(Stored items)
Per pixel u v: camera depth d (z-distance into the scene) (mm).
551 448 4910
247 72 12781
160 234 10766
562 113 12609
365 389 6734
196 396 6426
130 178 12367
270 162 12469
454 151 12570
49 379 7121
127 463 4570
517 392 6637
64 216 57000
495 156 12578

* * *

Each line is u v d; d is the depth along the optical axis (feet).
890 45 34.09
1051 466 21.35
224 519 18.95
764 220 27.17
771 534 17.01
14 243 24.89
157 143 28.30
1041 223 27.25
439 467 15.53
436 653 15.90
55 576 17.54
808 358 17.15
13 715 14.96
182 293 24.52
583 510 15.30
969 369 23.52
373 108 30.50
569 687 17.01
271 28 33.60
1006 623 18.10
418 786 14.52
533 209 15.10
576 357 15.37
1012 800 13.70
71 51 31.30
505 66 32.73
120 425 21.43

==

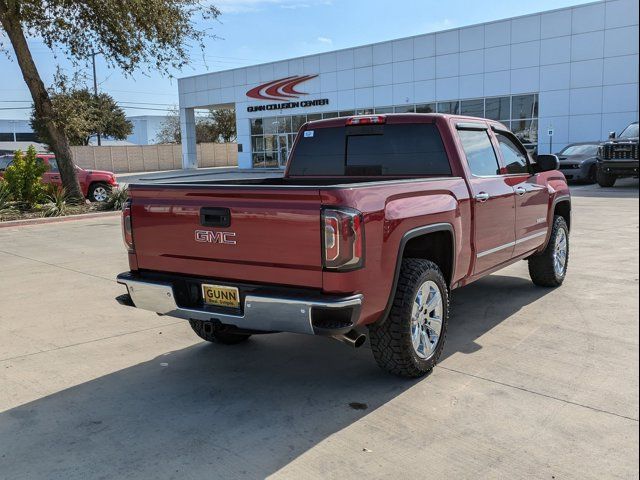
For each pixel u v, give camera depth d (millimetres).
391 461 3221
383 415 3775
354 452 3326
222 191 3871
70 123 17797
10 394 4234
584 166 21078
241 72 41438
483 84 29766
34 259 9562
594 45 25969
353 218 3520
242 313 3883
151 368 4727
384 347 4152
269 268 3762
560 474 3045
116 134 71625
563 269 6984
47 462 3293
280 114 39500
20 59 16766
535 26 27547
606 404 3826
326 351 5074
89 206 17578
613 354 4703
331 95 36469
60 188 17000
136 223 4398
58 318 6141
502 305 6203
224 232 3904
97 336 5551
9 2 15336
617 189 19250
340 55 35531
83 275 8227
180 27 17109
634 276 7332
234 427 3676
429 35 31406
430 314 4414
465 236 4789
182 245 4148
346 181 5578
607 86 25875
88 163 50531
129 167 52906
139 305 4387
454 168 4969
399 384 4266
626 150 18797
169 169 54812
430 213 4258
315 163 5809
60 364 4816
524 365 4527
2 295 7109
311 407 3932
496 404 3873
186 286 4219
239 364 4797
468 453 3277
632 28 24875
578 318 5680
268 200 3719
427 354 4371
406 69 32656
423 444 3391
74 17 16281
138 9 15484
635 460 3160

__What needs to be done__.
For this task, write out exactly the lines of the entries above, starting at the line with "562 113 12609" and ending at the line with "495 156 12578", both included, and no others.

__Written response__.
562 113 12609
365 389 6734
196 396 6426
130 178 12367
270 162 12469
454 151 12570
49 379 7121
127 463 4570
517 392 6637
64 216 57000
495 156 12578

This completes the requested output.